== WHAT YOU HAVE TO DO ==
Write out each line from the data below that includes the word "Municípios".

Data records:

____________________

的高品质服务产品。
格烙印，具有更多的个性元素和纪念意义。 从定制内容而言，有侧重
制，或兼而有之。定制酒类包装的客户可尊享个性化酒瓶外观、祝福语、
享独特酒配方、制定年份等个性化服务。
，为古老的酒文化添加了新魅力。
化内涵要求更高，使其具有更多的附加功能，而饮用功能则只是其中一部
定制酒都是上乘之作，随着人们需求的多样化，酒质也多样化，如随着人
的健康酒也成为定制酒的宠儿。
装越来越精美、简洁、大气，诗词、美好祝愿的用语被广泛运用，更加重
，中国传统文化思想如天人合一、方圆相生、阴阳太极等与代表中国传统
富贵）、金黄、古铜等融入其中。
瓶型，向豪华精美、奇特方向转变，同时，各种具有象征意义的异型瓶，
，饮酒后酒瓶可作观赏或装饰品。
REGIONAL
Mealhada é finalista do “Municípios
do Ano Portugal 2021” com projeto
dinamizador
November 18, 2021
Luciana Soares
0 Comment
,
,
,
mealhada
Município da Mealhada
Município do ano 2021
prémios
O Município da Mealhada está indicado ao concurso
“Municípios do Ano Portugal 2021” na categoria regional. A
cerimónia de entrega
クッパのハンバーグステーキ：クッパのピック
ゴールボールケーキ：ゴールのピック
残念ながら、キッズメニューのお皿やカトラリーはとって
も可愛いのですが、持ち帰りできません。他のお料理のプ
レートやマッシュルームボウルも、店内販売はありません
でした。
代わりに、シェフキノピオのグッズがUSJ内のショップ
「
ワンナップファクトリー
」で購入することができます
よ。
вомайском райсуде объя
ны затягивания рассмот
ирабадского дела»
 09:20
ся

____________________

== ANSWER TO THE EXERCISE ==
Mealhada é finalista do “Municípios
“Municípios do Ano Portugal 2021” na categoria regional. A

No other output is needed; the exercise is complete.